The Panel considers that the exemption is appropriate and consistent with the objectives of the Code because-

  • any breach of the Code appears to have been inadvertent:
  • the shareholders of Westgate were not disadvantaged in not having the opportunity to vote on Mr Harris' appointment as trustee of the MG Trust, as it would not have had any real effect on those shareholders:
  • the appointment related to a reorganisation of a private family trust, and the Code is not intended to inhibit the restructuring of family trusts that have no real effect on the shareholders of a code company:
  • the exemption avoids unnecessary compliance costs that would be incurred if it were not granted.

Resettlement of MG Trust

The MG Trust has decided to resettle various assets upon the Mark Gunton Heritage Trust (the MG Heritage Trust), the beneficiaries of which are in all material respects the same as those of the MG Trust (the resettlement), The settlor of the MG Trust, Mark Gunton, has decided to appoint Bryce Gordon Donne (an existing trustee of the MG Trust) and Tracey Lancelot Goodin as trustees of the MG Heritage Trust.
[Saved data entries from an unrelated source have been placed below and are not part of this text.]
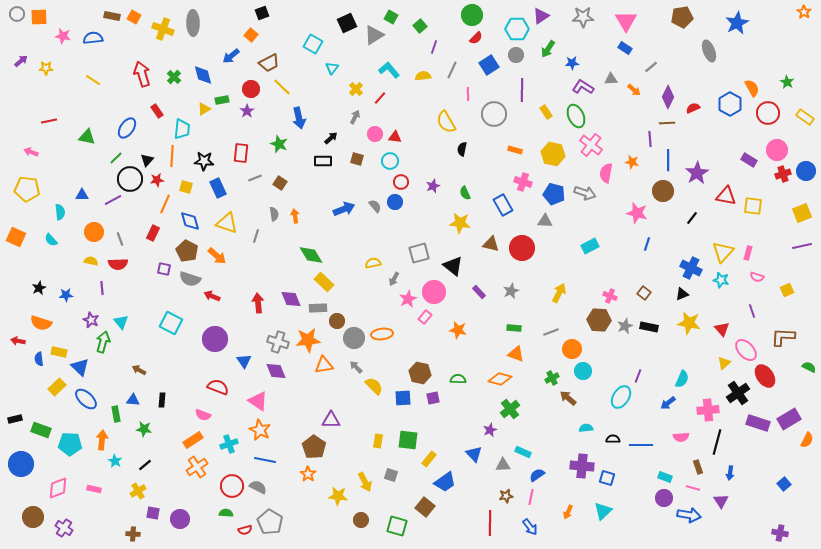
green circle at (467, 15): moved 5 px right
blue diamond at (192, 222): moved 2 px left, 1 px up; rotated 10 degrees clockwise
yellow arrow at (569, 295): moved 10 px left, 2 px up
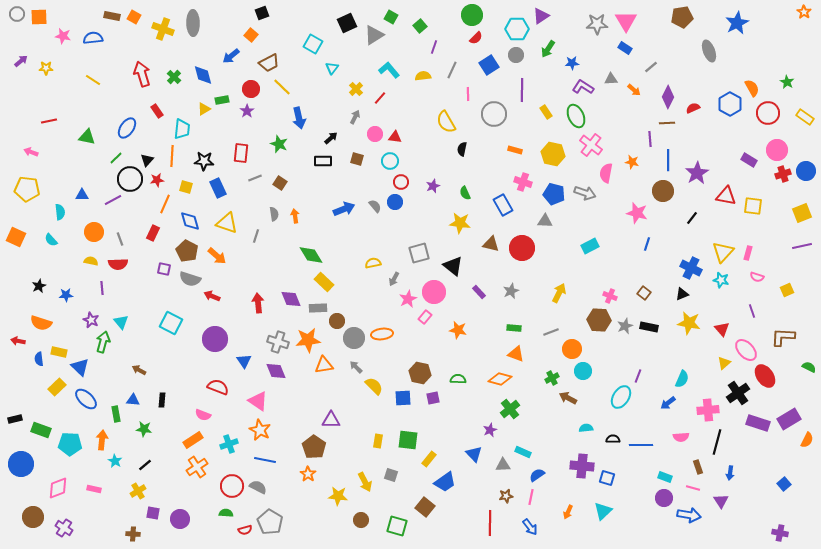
gray star at (583, 17): moved 14 px right, 7 px down
black star at (39, 288): moved 2 px up
brown arrow at (568, 398): rotated 12 degrees counterclockwise
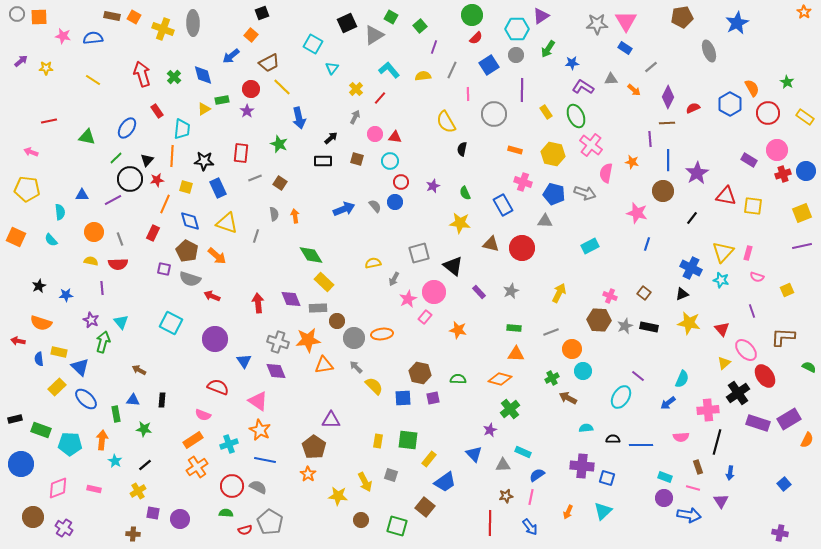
orange triangle at (516, 354): rotated 18 degrees counterclockwise
purple line at (638, 376): rotated 72 degrees counterclockwise
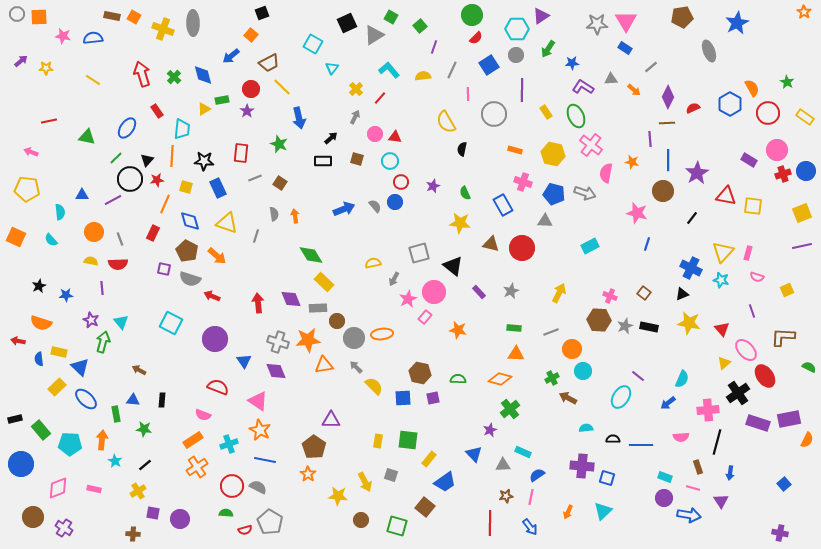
purple rectangle at (789, 419): rotated 20 degrees clockwise
green rectangle at (41, 430): rotated 30 degrees clockwise
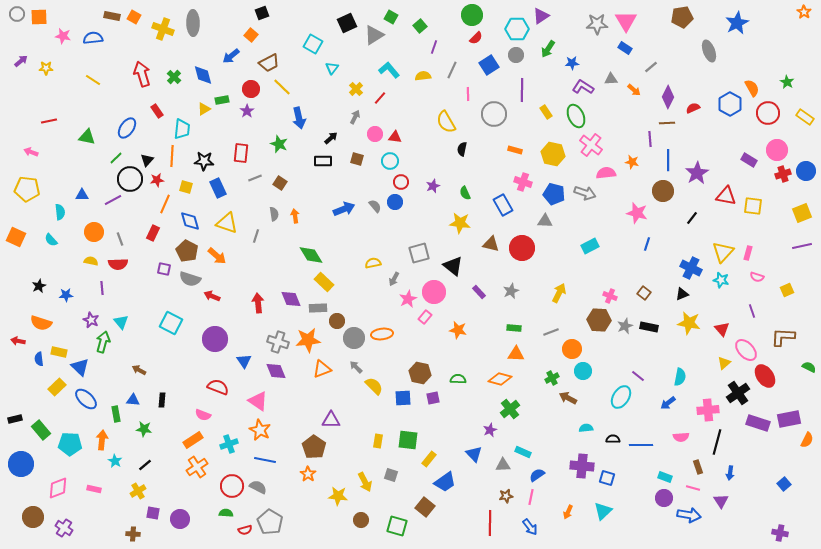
pink semicircle at (606, 173): rotated 72 degrees clockwise
orange triangle at (324, 365): moved 2 px left, 4 px down; rotated 12 degrees counterclockwise
cyan semicircle at (682, 379): moved 2 px left, 2 px up; rotated 12 degrees counterclockwise
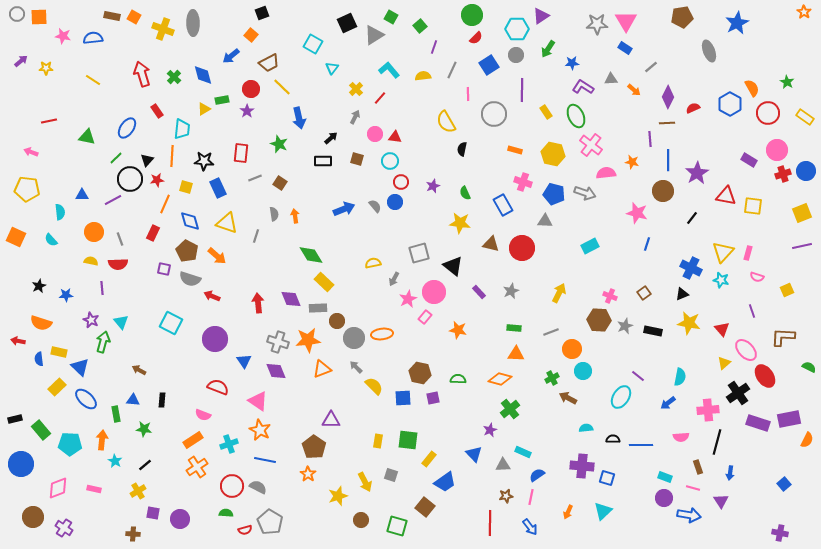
brown square at (644, 293): rotated 16 degrees clockwise
black rectangle at (649, 327): moved 4 px right, 4 px down
yellow star at (338, 496): rotated 24 degrees counterclockwise
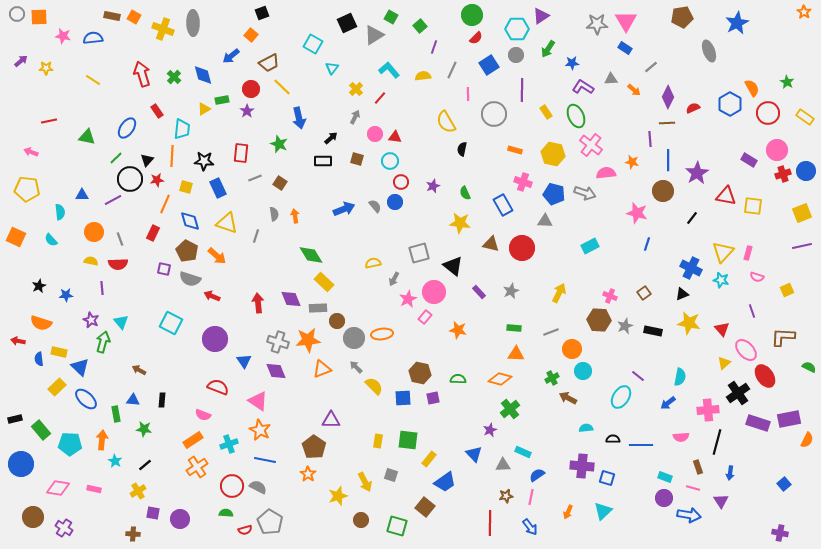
pink diamond at (58, 488): rotated 30 degrees clockwise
As part of the resettlement, the shares that are jointly held by the trustees of the MG Trust (currently Mr Donne and Mr Harris) are to be transferred to Mr Donne and Mr Goodin (jointly) in their capacity as trustees. Accordingly, following the resettlement, Mr Goodin would join Mr Donne and Mr Gunton in the controlling of voting rights in Westgate.

The Panel has granted an exemption from rule 6(1) of the Code to Mr Goodin in respect of any increase in his control of voting rights in Westgate as a result of his appointment as a trustee of the MG Heritage Trust.

The Panel considers that the exemption is appropriate and consistent with the objectives of the Code because-

  • the shareholders of Westgate would not be disadvantaged in not having the opportunity to vote on Mr Goodin's appointment as trustee of the MG Heritage Trust, as it would not have any real effect on those shareholders:
  • the appointment of Mr Goodin as trustee of the MG Heritage Trust would relate to a reorganisation of a private family trust, and the Code is not intended to inhibit the restructuring of family trusts that have no real effect on the shareholders of a code company:
  • the exemption avoids unnecessary compliance costs that would be incurred if it were not granted.

Issued under the authority of the Acts and Regulations Publication Act 1989.
Date of notification in Gazette:
This notice is administered by the Takeovers Panel.